Mais à quoi sert-il donc ? Une question qui risque de passer à la trappe lors des prochaines auditions. Tout comme il n’a pas été fait mention jusqu’ici du Haut commissariat à la protection nationale, censé coordonner les services relevant de la sécurité du territoire. Depuis 2001, l’argument du terrorisme djihadiste revient systématiquement. C’est le nouvel « enemy », depuis la dislocation de l’URSS et la crise existentielle du Srel qui s’ensuivit. Mais était-il déjà si utile à cette époque ? Un ancien proche collaborateur de l’ancien premier ministre Gaston Thorn en doute fortement : « Thorn, tout comme Robert Krieps (vice-premier ministre socialiste et ministre de la Justice) considéraient que le Srel était une `horreur‘ au sein d’un Etat démocratique et c’est la raison pour laquelle ils voulaient l’abolir. »

Quant à la lutte contre l’ennemi soviétique, il n’y croit pas. « Franchement, la CIA n’avait pas besoin du Srel. Elle connaissait bien le terrain de ce petit pays. Et de toute façon, il n’était pas nécessaire de disposer d’un tel service pour savoir qui était pro-soviétique. Et en plus, le Luxembourg était loin d’être un nid d’espions. Il ne s’y passait rien de vraiment détonnant. » Le Srel aurait principalement été créé sous la pression de l’armée, qui elle-même disposait d’un service secret, le « deuxième bureau », qu’elle voulait voir revalorisé, soit pour des questions de prestige, soit par paranoïa et anti-communisme forcené. Il n’est donc pas étonnant que le Srel fut composé de militaires durant cette période. Quant à la menace islamiste, il est évident qu’elle fut sciemment surévaluée et qu’elle a principalement servi à renforcer les appareils de répression et à doter l’Etat de nouveau moyens de répression à la délimitation légale des plus floues, comme ce fut le cas lors de l’adoption, en 2003, de la loi « antiterroriste ».

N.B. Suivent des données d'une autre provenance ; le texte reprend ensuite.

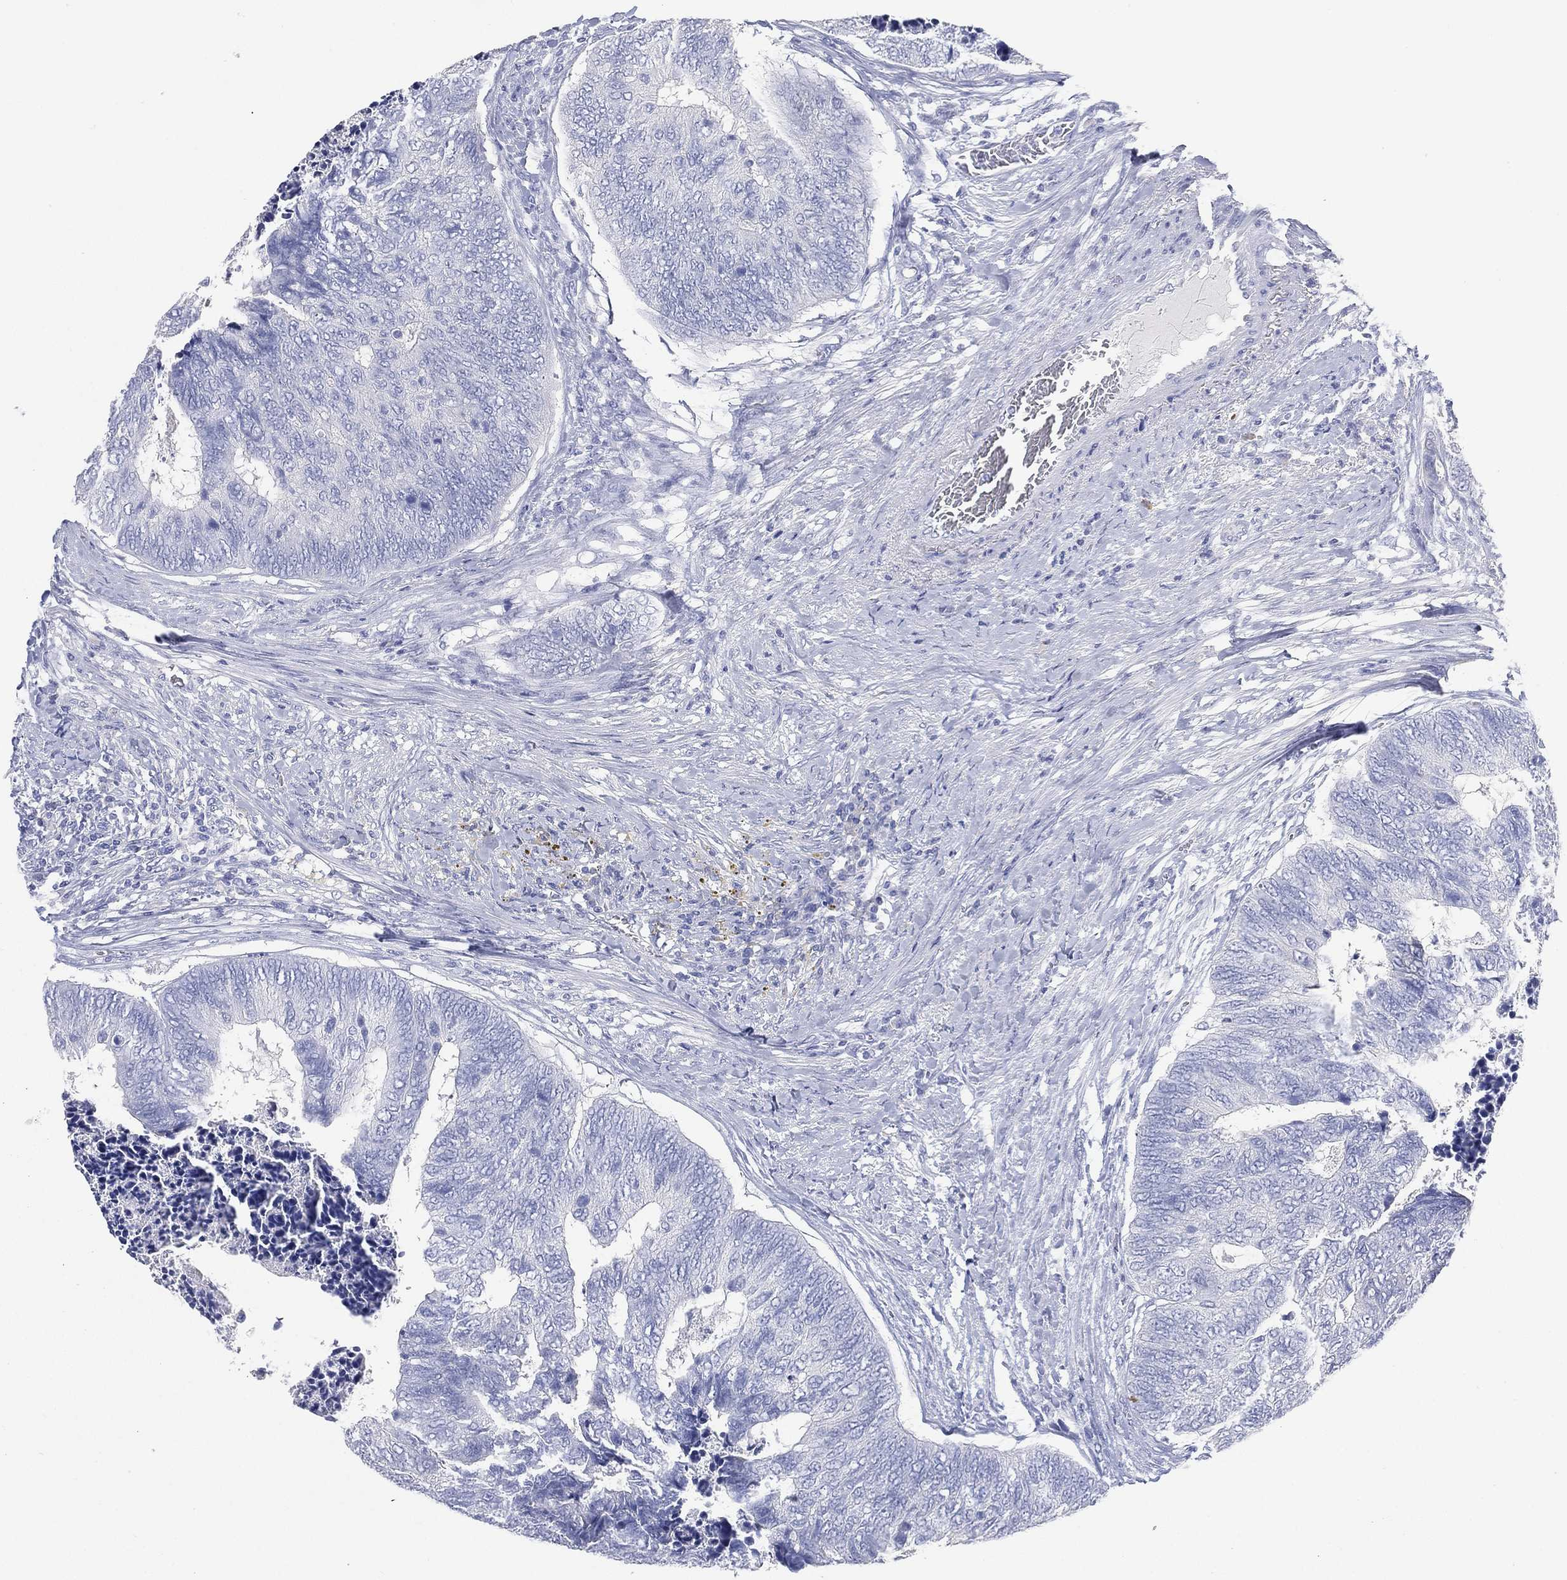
{"staining": {"intensity": "negative", "quantity": "none", "location": "none"}, "tissue": "colorectal cancer", "cell_type": "Tumor cells", "image_type": "cancer", "snomed": [{"axis": "morphology", "description": "Adenocarcinoma, NOS"}, {"axis": "topography", "description": "Colon"}], "caption": "IHC histopathology image of neoplastic tissue: human adenocarcinoma (colorectal) stained with DAB (3,3'-diaminobenzidine) reveals no significant protein staining in tumor cells.", "gene": "FMO1", "patient": {"sex": "female", "age": 67}}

L’on peut donc penser que le Srel, de concert avec le CSV, procède à l’enfumage du siècle. Jusqu’à l’enregistrement même du fameux dialogue entre Juncker et Mille. Le collaborateur est formel : « Mille et Juncker sont comme cul et chemise. En matière de cynisme politique, personne n’arrive à la cheville de Juncker. » Aux yeux de ce collaborateur, Juncker est loin d’être une victime. Au contraire, l’enregistrement aurait été effectué avec son consentement dans le but de le ressortir au moment opportun. Mais quel moment ? Assurer son come-back politique, se dédouaner dans l’affaire « Bommeleeër » qui devrait faire des vagues cette année ? Des questions légitimes qui se posent dans le brouillard savamment entretenu. La commission d’enquête a beaucoup de travail. A condition qu’elle l’entreprenne sérieusement.